Problem to solve
Write out again the lines from the line with "with lending and" up to and including the line with "The city is undergoing a rapid transfo", exactly as they stand below, and skip any picture.

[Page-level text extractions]
◆ ◆ ◆

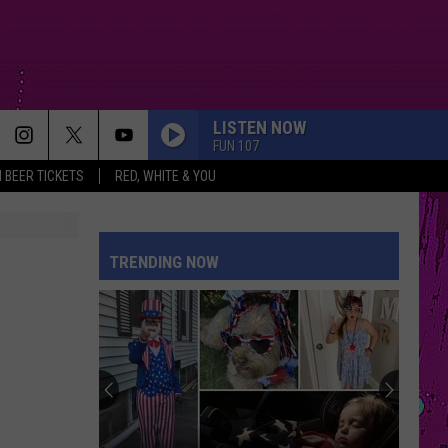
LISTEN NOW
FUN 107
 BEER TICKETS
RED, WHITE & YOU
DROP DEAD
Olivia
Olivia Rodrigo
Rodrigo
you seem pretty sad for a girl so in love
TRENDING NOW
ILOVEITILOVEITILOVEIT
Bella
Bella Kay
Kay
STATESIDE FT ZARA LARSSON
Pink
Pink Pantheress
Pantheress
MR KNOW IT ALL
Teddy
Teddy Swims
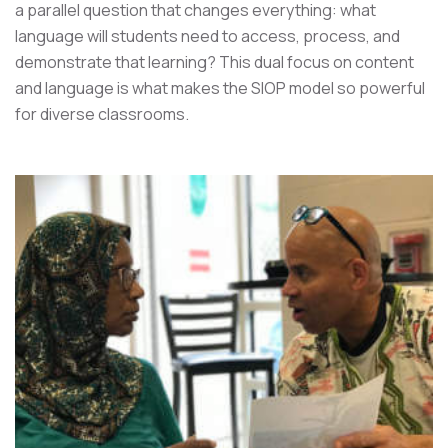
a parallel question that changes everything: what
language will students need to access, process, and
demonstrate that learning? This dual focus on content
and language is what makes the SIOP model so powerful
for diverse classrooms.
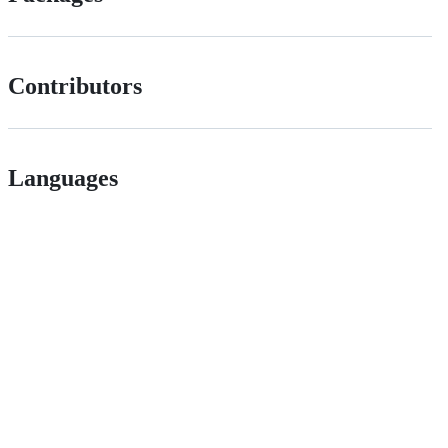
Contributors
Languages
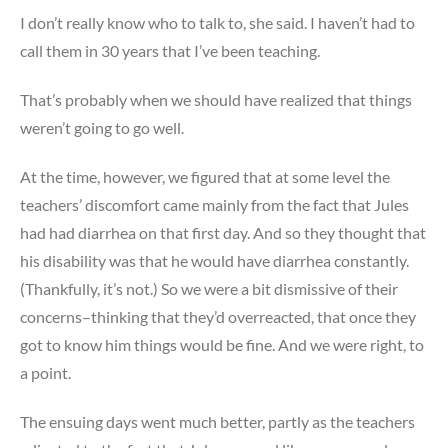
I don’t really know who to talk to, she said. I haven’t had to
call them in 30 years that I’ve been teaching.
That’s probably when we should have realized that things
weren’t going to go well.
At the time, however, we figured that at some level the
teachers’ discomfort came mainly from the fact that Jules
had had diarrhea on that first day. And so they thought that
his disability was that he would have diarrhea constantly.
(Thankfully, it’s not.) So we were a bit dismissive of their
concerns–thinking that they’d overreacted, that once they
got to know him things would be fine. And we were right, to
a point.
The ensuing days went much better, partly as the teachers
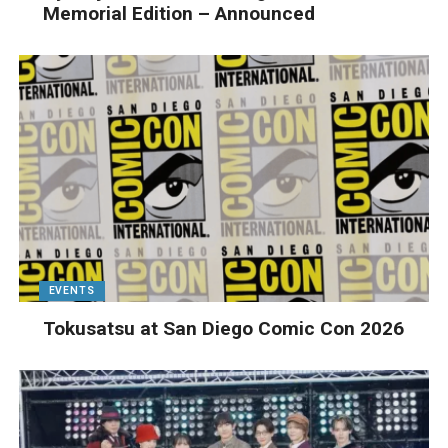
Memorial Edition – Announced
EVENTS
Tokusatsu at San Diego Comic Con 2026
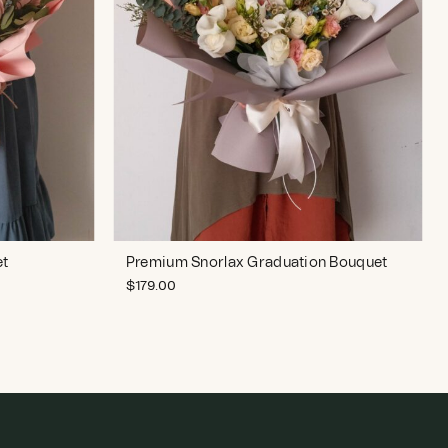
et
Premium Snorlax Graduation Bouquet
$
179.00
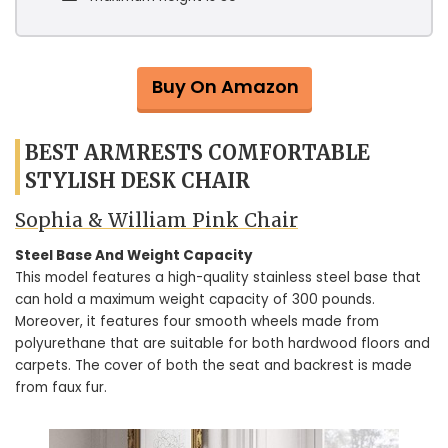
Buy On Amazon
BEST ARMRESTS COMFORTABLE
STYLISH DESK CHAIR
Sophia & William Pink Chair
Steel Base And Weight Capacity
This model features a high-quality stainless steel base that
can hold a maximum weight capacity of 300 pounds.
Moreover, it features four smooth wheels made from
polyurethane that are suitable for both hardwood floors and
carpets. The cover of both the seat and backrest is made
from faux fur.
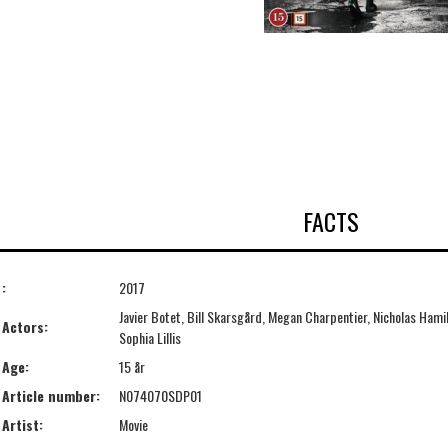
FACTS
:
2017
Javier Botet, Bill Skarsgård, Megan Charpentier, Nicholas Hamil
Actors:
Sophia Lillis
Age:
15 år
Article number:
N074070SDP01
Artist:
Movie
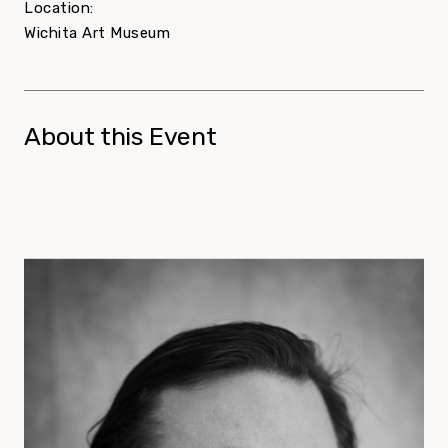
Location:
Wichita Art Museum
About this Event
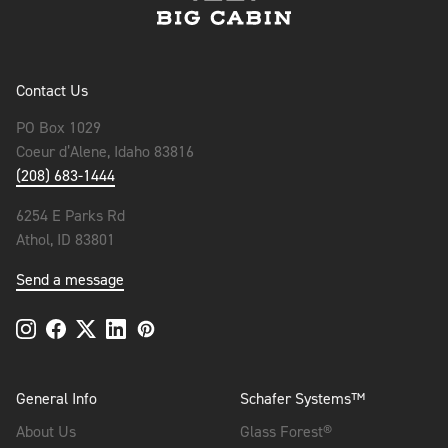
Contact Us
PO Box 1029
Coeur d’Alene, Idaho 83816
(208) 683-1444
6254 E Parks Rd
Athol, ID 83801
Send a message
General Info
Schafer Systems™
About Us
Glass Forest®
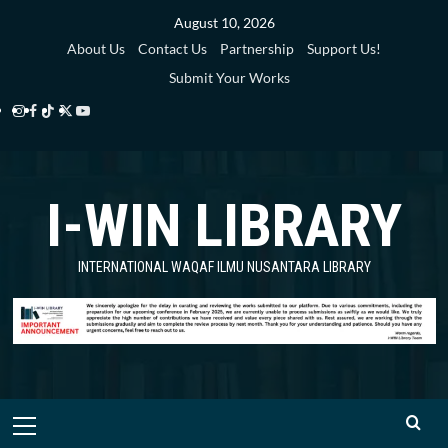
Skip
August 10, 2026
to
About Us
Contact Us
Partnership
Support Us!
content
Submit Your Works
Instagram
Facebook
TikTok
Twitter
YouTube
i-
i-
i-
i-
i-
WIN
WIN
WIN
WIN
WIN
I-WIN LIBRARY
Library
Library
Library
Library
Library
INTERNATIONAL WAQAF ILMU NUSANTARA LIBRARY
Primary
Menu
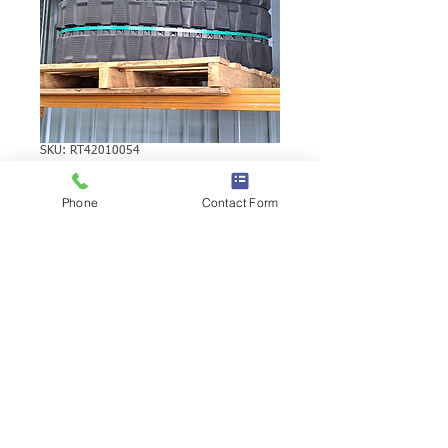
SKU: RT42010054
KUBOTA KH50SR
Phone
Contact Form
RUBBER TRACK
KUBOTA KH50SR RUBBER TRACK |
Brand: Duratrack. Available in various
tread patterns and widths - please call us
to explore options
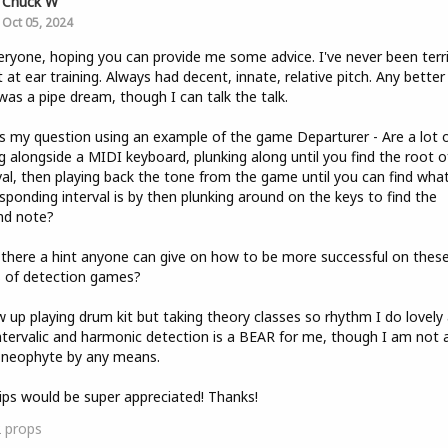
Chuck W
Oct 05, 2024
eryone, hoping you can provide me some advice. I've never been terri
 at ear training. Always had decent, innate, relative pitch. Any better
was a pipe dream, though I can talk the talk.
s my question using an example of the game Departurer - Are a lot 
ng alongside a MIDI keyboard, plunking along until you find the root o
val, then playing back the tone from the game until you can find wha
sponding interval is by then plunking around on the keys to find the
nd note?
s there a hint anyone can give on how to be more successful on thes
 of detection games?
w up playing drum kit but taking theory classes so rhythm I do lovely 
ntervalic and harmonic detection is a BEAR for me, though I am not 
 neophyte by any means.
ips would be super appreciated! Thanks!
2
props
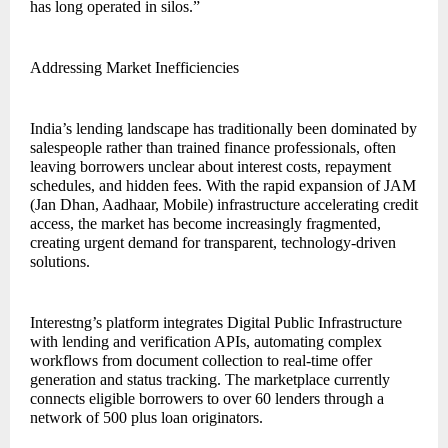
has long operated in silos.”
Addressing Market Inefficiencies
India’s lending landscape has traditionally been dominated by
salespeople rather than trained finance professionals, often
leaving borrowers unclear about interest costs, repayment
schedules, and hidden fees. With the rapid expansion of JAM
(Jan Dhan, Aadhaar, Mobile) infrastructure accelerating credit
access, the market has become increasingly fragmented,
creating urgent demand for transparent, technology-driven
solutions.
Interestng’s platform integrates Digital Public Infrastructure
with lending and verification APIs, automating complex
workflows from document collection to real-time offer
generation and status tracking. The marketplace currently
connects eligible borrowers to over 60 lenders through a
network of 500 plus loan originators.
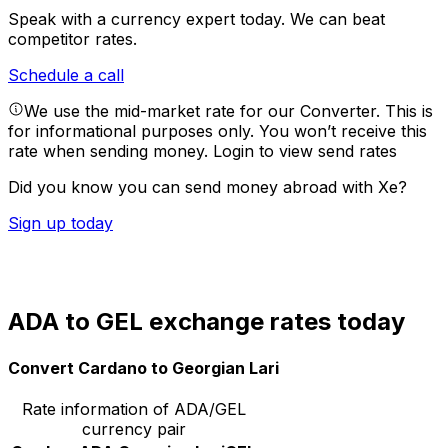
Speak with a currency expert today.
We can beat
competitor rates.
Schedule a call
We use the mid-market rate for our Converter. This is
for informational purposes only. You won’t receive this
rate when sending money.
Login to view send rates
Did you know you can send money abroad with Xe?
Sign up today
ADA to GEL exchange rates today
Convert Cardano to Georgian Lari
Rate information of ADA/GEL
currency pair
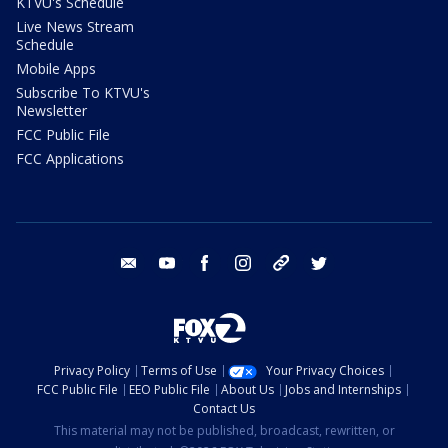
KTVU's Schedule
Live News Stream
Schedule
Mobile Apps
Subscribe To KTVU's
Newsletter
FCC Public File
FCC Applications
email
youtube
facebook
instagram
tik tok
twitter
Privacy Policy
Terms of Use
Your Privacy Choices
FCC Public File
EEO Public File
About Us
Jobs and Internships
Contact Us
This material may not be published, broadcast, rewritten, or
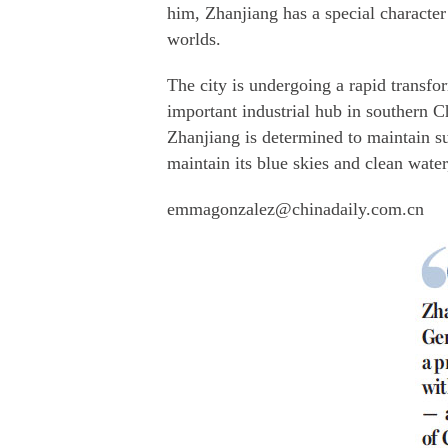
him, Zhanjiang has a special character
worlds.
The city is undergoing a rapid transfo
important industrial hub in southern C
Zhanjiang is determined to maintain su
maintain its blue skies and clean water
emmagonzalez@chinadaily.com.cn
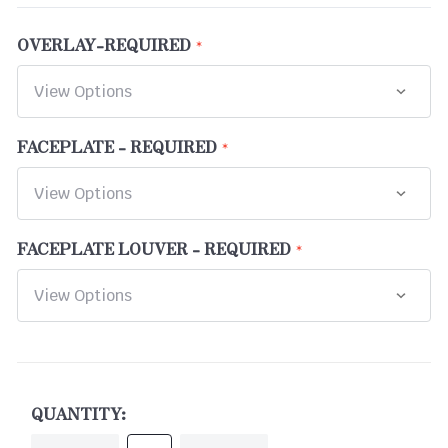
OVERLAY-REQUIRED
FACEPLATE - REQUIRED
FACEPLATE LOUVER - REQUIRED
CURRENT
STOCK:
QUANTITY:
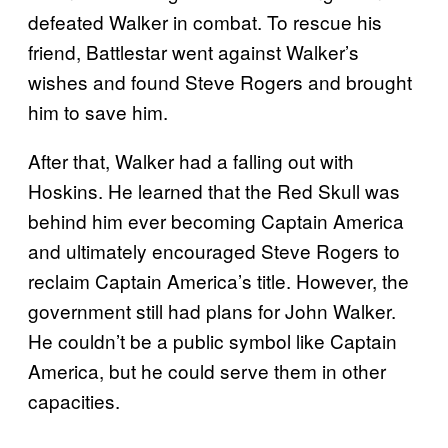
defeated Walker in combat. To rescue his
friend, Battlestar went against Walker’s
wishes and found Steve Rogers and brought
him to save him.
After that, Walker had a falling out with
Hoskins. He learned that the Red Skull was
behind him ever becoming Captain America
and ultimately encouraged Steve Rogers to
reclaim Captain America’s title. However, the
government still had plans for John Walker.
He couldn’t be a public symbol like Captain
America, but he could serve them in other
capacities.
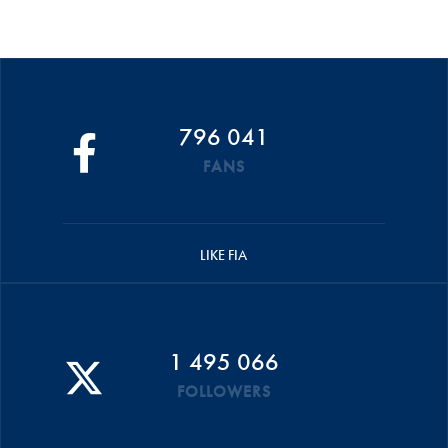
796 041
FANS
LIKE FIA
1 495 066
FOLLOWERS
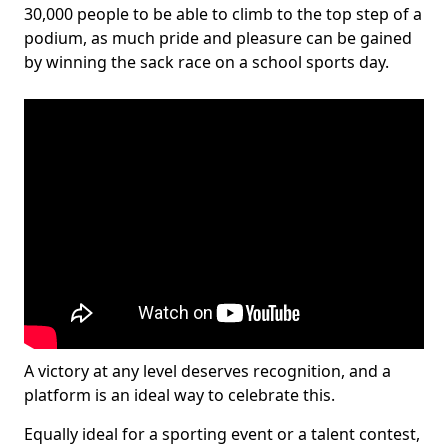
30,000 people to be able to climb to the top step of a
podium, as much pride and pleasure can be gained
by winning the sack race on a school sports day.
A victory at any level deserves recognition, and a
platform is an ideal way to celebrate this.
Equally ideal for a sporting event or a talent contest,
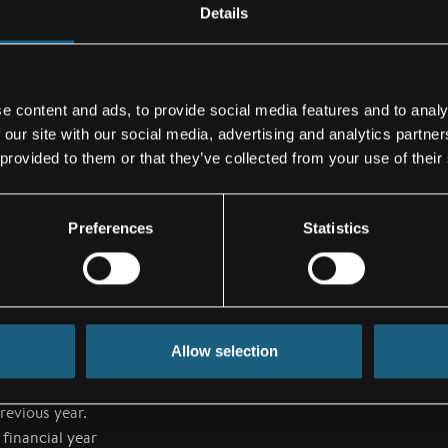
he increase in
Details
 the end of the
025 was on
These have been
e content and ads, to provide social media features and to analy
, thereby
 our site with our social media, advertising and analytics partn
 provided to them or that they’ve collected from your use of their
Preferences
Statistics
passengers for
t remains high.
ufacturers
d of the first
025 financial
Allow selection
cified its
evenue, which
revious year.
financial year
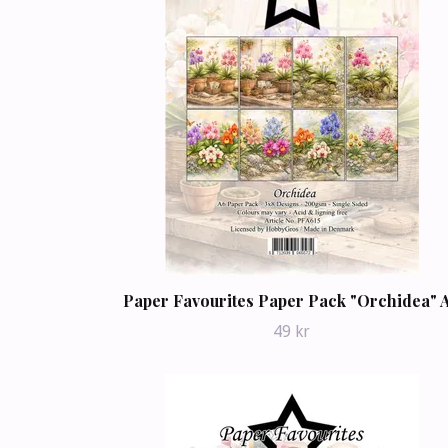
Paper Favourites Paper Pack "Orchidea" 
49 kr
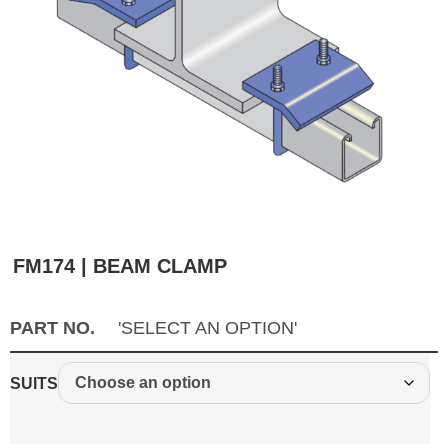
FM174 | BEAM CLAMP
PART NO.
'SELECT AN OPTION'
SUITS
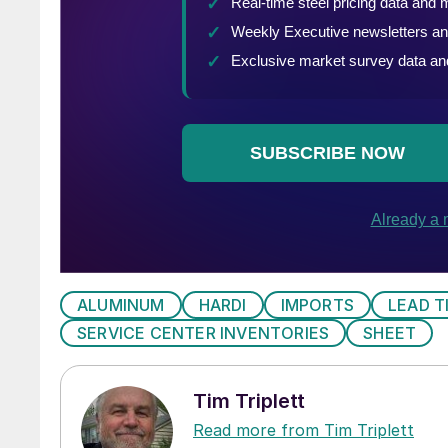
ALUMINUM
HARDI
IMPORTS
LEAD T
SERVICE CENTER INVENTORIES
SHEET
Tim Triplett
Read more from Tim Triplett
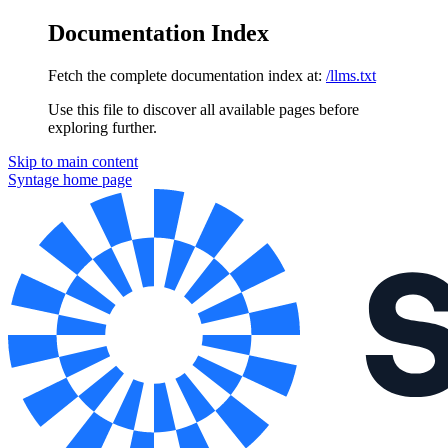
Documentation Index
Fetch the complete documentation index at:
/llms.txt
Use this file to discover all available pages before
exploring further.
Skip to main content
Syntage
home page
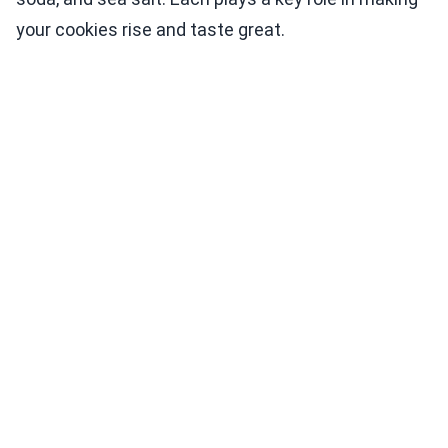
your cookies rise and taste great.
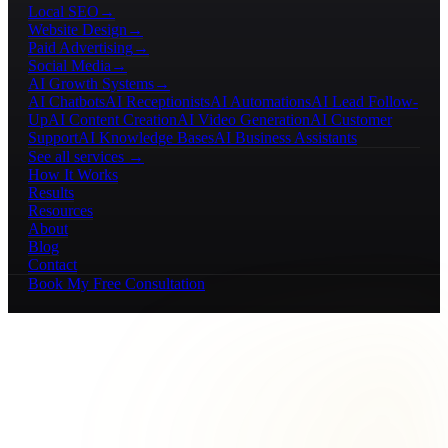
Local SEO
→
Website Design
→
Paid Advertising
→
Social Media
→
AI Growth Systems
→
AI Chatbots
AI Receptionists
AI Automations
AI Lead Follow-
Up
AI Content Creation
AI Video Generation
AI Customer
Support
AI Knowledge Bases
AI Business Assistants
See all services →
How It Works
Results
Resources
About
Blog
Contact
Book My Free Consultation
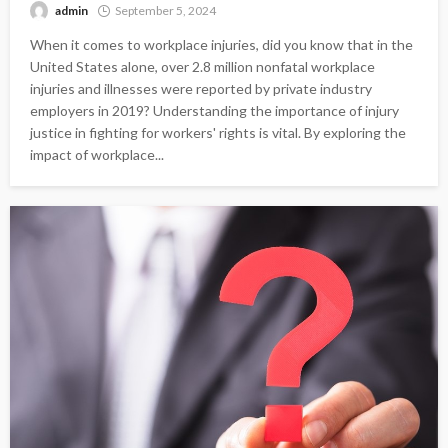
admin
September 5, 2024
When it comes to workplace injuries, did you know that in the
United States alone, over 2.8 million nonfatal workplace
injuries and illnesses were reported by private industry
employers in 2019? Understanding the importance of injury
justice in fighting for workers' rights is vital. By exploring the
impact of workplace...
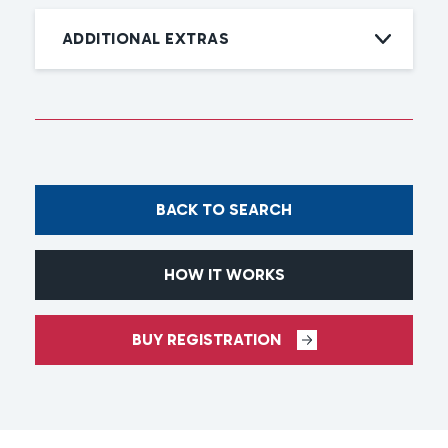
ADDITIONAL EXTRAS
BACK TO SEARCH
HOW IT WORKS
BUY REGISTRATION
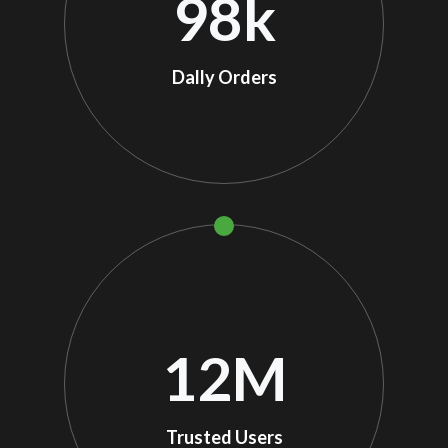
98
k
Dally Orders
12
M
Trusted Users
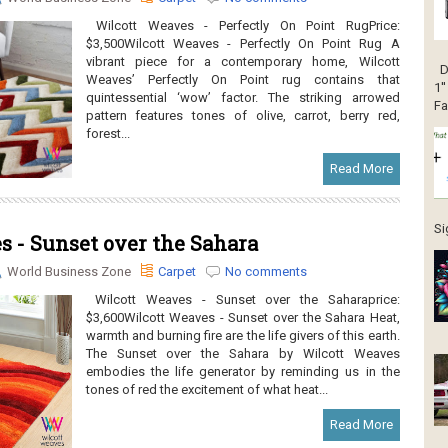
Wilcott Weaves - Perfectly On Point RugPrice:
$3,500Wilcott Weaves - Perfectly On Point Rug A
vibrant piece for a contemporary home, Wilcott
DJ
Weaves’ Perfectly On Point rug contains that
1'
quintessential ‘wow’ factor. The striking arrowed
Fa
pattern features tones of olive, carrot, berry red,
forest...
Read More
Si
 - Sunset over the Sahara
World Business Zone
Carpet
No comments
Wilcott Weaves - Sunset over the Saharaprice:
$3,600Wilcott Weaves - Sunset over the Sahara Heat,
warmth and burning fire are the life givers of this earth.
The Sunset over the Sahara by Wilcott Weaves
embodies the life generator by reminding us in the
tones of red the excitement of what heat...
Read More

◆ ◆ ◆

Solution for this problem
with lending and verification APIs, automating complex
workflows from document collection to real-time offer
generation and status tracking. The marketplace currently
connects eligible borrowers to over 60 lenders through a
network of 500 plus loan originators.
Speak with a currency expert today.
We can beat
competitor rates.
Schedule a call
We use the mid-market rate for our Converter. This is
for informational purposes only. You won’t receive this
rate when sending money.
Login to view send rates
Did you know you can send money abroad with Xe?
Sign up today
ADA to GEL exchange rates today
Convert Cardano to Georgian Lari
Rate information of ADA/GEL
currency pair
KTVU's Schedule
Live News Stream
Schedule
Mobile Apps
Subscribe To KTVU's
Newsletter
FCC Public File
FCC Applications
email
youtube
facebook
instagram
tik tok
twitter
Privacy Policy
Terms of Use
Your Privacy Choices
FCC Public File
EEO Public File
About Us
Jobs and Internships
Contact Us
This material may not be published, broadcast, rewritten, or
him, Zhanjiang has a special character
worlds.
The city is undergoing a rapid transfo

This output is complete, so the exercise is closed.